▶ Requirement:
Put the records, from the start through the line containing "state / province: Ontario", into a two-column CSV headed name and value, with one row per line. Wrap each entry in double quotes and replace any line breaks with spaces.

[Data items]
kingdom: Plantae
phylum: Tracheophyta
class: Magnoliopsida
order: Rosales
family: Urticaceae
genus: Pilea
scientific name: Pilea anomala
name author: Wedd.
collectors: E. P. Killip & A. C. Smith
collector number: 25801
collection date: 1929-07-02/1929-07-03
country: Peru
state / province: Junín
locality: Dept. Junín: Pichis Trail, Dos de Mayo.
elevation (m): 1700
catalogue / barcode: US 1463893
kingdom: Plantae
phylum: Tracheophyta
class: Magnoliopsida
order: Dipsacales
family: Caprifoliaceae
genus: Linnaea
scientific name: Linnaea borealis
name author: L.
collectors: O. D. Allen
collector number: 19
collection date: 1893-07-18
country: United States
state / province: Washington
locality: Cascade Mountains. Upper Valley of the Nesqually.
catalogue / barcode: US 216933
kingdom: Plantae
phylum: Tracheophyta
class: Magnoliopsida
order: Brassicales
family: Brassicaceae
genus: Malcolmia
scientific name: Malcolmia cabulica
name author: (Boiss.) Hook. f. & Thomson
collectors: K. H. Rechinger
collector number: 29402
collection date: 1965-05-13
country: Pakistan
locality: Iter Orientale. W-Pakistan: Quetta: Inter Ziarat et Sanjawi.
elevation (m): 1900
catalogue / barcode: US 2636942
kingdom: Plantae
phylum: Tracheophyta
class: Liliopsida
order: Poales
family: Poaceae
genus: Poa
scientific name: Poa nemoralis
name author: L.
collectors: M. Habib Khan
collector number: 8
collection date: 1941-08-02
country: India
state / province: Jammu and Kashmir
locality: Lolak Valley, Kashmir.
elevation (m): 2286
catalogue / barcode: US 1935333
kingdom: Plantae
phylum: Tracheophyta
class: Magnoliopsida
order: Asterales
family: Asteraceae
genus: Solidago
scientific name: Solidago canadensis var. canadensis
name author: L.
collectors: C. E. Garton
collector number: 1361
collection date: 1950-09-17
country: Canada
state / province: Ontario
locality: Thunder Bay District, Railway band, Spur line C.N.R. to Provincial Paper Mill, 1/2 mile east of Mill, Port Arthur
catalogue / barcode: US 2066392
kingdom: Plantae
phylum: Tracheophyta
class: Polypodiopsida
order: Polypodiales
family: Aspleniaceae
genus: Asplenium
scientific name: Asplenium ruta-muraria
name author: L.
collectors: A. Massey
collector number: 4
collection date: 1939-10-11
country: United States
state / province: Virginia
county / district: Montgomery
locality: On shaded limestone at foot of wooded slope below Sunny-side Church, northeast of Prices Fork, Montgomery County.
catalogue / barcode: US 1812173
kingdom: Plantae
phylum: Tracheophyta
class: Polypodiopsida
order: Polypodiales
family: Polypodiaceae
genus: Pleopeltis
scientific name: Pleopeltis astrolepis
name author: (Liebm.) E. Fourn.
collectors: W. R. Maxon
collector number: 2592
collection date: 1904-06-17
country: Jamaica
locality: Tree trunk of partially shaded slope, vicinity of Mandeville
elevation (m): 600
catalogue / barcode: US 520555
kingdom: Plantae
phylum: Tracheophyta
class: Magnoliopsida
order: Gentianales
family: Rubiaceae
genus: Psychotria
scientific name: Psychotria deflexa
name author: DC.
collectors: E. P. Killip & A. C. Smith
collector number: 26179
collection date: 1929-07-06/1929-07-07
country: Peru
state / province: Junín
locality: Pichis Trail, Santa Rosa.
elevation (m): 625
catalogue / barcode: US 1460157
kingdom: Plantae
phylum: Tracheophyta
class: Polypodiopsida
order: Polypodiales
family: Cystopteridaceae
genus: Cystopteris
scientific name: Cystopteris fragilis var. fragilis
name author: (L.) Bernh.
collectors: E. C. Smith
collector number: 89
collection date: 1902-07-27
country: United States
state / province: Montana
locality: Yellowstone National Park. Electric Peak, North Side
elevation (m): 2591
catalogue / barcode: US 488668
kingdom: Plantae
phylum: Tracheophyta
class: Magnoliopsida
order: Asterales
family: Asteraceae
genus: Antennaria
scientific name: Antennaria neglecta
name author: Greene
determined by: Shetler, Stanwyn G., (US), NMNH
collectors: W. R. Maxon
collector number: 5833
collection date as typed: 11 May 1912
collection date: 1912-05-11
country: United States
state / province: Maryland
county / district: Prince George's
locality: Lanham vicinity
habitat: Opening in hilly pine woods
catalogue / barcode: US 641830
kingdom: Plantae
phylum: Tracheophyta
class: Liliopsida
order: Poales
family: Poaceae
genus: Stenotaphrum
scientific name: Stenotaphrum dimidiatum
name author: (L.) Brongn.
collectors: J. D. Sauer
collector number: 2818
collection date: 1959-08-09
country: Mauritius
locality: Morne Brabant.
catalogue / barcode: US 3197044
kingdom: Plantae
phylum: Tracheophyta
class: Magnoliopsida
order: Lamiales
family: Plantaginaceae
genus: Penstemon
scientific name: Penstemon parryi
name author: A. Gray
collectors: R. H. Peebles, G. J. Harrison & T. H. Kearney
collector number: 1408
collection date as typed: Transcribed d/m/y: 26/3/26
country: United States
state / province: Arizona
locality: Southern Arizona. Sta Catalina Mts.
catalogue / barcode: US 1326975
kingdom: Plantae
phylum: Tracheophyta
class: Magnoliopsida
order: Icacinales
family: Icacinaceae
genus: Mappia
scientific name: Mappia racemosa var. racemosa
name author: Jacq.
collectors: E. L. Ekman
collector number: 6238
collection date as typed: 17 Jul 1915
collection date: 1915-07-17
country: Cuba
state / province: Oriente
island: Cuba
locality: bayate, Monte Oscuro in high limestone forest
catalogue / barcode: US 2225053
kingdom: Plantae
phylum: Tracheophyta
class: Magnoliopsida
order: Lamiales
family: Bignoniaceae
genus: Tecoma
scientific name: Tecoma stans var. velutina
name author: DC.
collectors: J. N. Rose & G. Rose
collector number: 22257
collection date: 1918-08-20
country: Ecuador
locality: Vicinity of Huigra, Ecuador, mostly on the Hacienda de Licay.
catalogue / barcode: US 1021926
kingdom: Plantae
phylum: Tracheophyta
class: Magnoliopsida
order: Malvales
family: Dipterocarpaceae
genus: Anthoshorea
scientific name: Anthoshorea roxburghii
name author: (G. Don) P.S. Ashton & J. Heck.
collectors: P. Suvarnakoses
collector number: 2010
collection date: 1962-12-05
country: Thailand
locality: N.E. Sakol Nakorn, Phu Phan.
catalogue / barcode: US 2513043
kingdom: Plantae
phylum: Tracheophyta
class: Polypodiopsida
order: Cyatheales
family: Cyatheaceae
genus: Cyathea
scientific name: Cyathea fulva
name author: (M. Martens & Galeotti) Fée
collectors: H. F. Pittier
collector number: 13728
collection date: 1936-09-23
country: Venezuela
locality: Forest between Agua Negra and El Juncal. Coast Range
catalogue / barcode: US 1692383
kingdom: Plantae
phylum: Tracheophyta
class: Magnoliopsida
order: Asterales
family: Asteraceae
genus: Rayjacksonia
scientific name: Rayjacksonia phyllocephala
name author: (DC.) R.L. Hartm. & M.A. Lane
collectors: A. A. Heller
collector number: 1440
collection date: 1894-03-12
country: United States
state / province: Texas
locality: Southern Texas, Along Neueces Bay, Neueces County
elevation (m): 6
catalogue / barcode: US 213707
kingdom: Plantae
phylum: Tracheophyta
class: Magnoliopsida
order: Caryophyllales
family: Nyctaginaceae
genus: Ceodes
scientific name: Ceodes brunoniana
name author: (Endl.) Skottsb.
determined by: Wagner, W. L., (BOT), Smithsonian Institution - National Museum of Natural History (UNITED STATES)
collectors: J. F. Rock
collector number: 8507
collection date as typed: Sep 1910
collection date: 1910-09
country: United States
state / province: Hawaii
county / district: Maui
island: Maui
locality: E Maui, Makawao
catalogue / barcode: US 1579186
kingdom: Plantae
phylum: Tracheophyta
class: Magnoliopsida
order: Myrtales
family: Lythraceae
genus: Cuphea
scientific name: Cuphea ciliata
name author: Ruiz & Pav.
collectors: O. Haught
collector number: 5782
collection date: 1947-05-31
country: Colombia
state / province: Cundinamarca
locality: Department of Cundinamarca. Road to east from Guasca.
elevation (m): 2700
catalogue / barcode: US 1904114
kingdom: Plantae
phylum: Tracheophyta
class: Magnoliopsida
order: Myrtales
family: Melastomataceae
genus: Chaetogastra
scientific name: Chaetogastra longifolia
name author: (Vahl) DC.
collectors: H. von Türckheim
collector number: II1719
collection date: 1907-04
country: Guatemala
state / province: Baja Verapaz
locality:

▶ Solved exercise:
name,value
"kingdom:","Plantae"
"phylum:","Tracheophyta"
"class:","Magnoliopsida"
"order:","Rosales"
"family:","Urticaceae"
"genus:","Pilea"
"scientific name:","Pilea anomala"
"name author:","Wedd."
"collectors:","E. P. Killip & A. C. Smith"
"collector number:","25801"
"collection date:","1929-07-02/1929-07-03"
"country:","Peru"
"state / province:","Junín"
"locality:","Dept. Junín: Pichis Trail, Dos de Mayo."
"elevation (m):","1700"
"catalogue / barcode:","US 1463893"
"kingdom:","Plantae"
"phylum:","Tracheophyta"
"class:","Magnoliopsida"
"order:","Dipsacales"
"family:","Caprifoliaceae"
"genus:","Linnaea"
"scientific name:","Linnaea borealis"
"name author:","L."
"collectors:","O. D. Allen"
"collector number:","19"
"collection date:","1893-07-18"
"country:","United States"
"state / province:","Washington"
"locality:","Cascade Mountains. Upper Valley of the Nesqually."
"catalogue / barcode:","US 216933"
"kingdom:","Plantae"
"phylum:","Tracheophyta"
"class:","Magnoliopsida"
"order:","Brassicales"
"family:","Brassicaceae"
"genus:","Malcolmia"
"scientific name:","Malcolmia cabulica"
"name author:","(Boiss.) Hook. f. & Thomson"
"collectors:","K. H. Rechinger"
"collector number:","29402"
"collection date:","1965-05-13"
"country:","Pakistan"
"locality:","Iter Orientale. W-Pakistan: Quetta: Inter Ziarat et Sanjawi."
"elevation (m):","1900"
"catalogue / barcode:","US 2636942"
"kingdom:","Plantae"
"phylum:","Tracheophyta"
"class:","Liliopsida"
"order:","Poales"
"family:","Poaceae"
"genus:","Poa"
"scientific name:","Poa nemoralis"
"name author:","L."
"collectors:","M. Habib Khan"
"collector number:","8"
"collection date:","1941-08-02"
"country:","India"
"state / province:","Jammu and Kashmir"
"locality:","Lolak Valley, Kashmir."
"elevation (m):","2286"
"catalogue / barcode:","US 1935333"
"kingdom:","Plantae"
"phylum:","Tracheophyta"
"class:","Magnoliopsida"
"order:","Asterales"
"family:","Asteraceae"
"genus:","Solidago"
"scientific name:","Solidago canadensis var. canadensis"
"name author:","L."
"collectors:","C. E. Garton"
"collector number:","1361"
"collection date:","1950-09-17"
"country:","Canada"
"state / province:","Ontario"